The parental liability statute represents a valid exercise of the state's police power and gives parents a financial incentive to prevent their minor children from inflicting personal injury. First Bank Southeast, N.A. v. Bentkowski, 138 Wis. 2d 283, 289, 405 N.W.2d 764, 766 (Ct. App. 1987). Making parents liable up to $2,500 for each act committed by their child is consistent with that goal. Indeed, had Scott been criminally charged, he could have been subjected to at least twenty separate counts. See State v. Kruzycki, 192 Wis. 2d 509, 520-24, 531 N.W.2d 429, 433-35 (Ct. App. 1995) (two acts of sexual assault sufficiently different in fact *726may justify separate charges under the same statute). Criminal statutes, like statutes in derogation of common law, are strictly construed. State v. Timm, 163 Wis. 2d 894, 899, 472 N.W.2d 593, 595 (Ct. App. 1991). Thus, we cannot conclude that Scott's twenty sexual assaults were one act for the purpose of this civil action, but twenty acts for the purpose of a criminal prosecution.
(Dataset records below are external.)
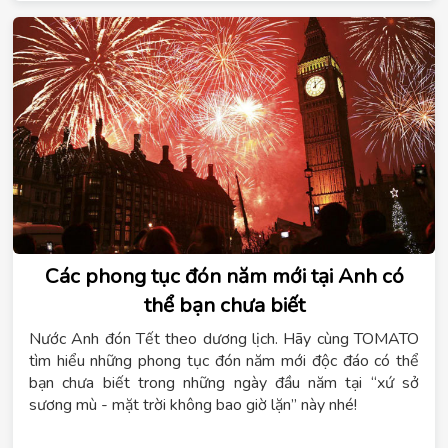
Các phong tục đón năm mới tại Anh có
thể bạn chưa biết
Nước Anh đón Tết theo dương lịch. Hãy cùng TOMATO
tìm hiểu những phong tục đón năm mới độc đáo có thể
bạn chưa biết trong những ngày đầu năm tại “xứ sở
sương mù - mặt trời không bao giờ lặn” này nhé!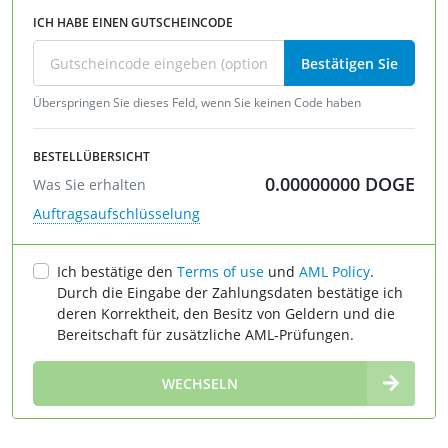
ICH HABE EINEN GUTSCHEINCODE
Bestätigen Sie
Überspringen Sie dieses Feld, wenn Sie keinen Code haben
BESTELLÜBERSICHT
0.00000000
DOGE
Was Sie erhalten
Auftragsaufschlüsselung
Ich bestätige den
Terms of use
und
AML Policy
.
Durch die Eingabe der Zahlungsdaten bestätige ich
deren Korrektheit, den Besitz von Geldern und die
Bereitschaft für zusätzliche AML-Prüfungen.
∞
WECHSELN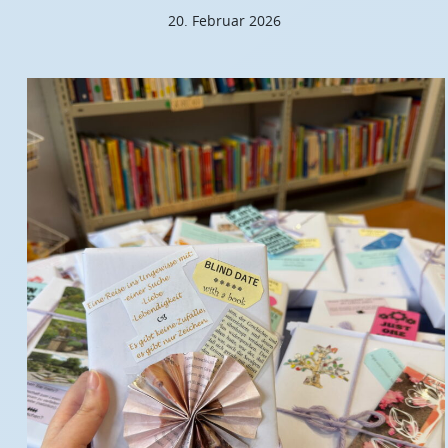
20. Februar 2026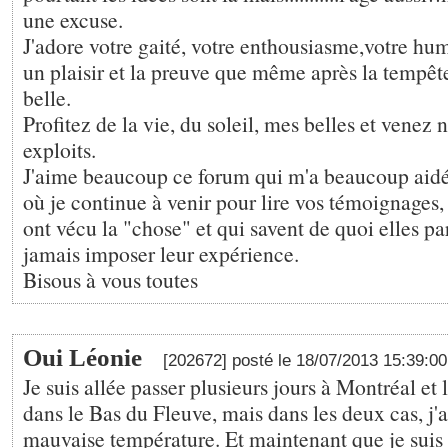
une excuse.
J'adore votre gaité, votre enthousiasme,votre hum
un plaisir et la preuve que même après la tempête 
belle.
Profitez de la vie, du soleil, mes belles et venez 
exploits.
J'aime beaucoup ce forum qui m'a beaucoup aidé
où je continue à venir pour lire vos témoignages,
ont vécu la "chose" et qui savent de quoi elles parl
jamais imposer leur expérience.
Bisous à vous toutes
Oui Léonie
[202672] posté le 18/07/2013 15:39:0
Je suis allée passer plusieurs jours à Montréal et
dans le Bas du Fleuve, mais dans les deux cas, j'a
mauvaise température. Et maintenant que je suis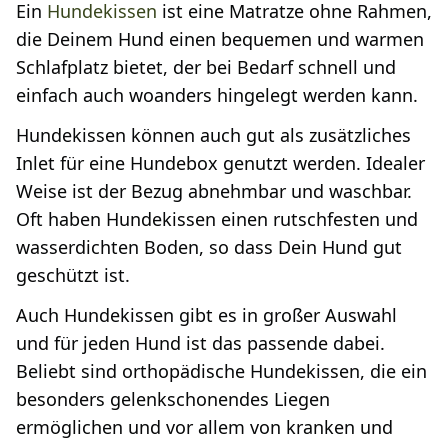
Ein
Hundekissen
ist eine Matratze ohne Rahmen,
die Deinem Hund einen bequemen und warmen
Schlafplatz bietet, der bei Bedarf schnell und
einfach auch woanders hingelegt werden kann.
Hundekissen können auch gut als zusätzliches
Inlet für eine Hundebox genutzt werden. Idealer
Weise ist der Bezug abnehmbar und waschbar.
Oft haben Hundekissen einen rutschfesten und
wasserdichten Boden, so dass Dein Hund gut
geschützt ist.
Auch Hundekissen gibt es in großer Auswahl
und für jeden Hund ist das passende dabei.
Beliebt sind orthopädische Hundekissen, die ein
besonders gelenkschonendes Liegen
ermöglichen und vor allem von kranken und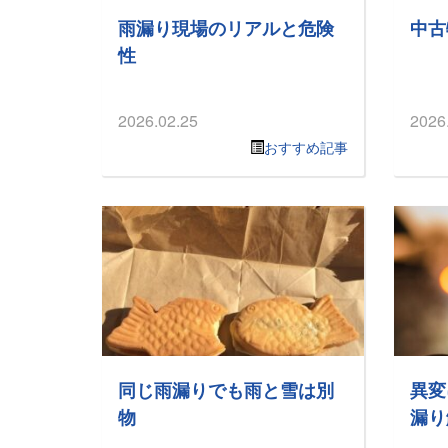
雨漏り現場のリアルと危険
中古
性
2026.02.25
2026
おすすめ記事
同じ雨漏りでも雨と雪は別
異変
物
漏り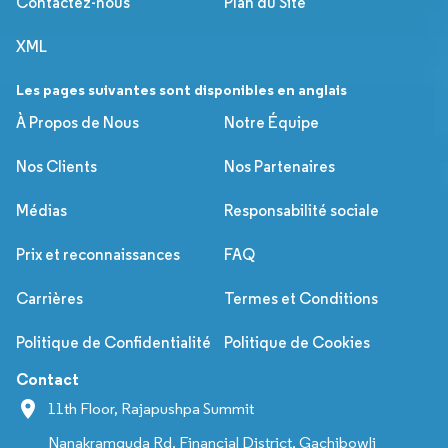
Contactez-nous
Plan du Site
XML
Les pages suivantes sont disponibles en anglais
À Propos de Nous
Notre Équipe
Nos Clients
Nos Partenaires
Médias
Responsabilité sociale
Prix et reconnaissances
FAQ
Carrières
Termes et Conditions
Politique de Confidentialité
Politique de Cookies
Contact
11th Floor, Rajapushpa Summit
Nanakramguda Rd, Financial District, Gachibowli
We conclude that the trial court erred when it determined that Scott committed one act thereby limiting the Strigels' liability to $2,500. Instead, the Strigels are liable up to $2,500 for each of the twenty assaults, or $50,000. Consequently, we reverse the judgment and remand for a recalculation of damages.

By the Court. — Judgment reversed and cause remanded with directions.

The judgment contained in the record states that the Strigels' liability was limited to $3,500, but a copy of a judgment contained in N.E.M.'s appendix and a transcript indicate that the Strigels' liability was limited to $2,500, as provided by statute. Whether this was a mistake is irrelevant because our focus is on whether Scott's twenty sexual assaults were one act under § 895.035(4), Stats. That statute limits parental liability to "$2,500 for damages resulting from any one act of a child."

Section 895.035(4), Stats., provides in relevant part:

Except for recovery for retail theft under s. 943.51, the maximum recovery from any parent or parents may not exceed $2,500 for damages resulting from any one act of a child in addition to taxable costs and disbursements and reasonable attorney fees, as determined by the court.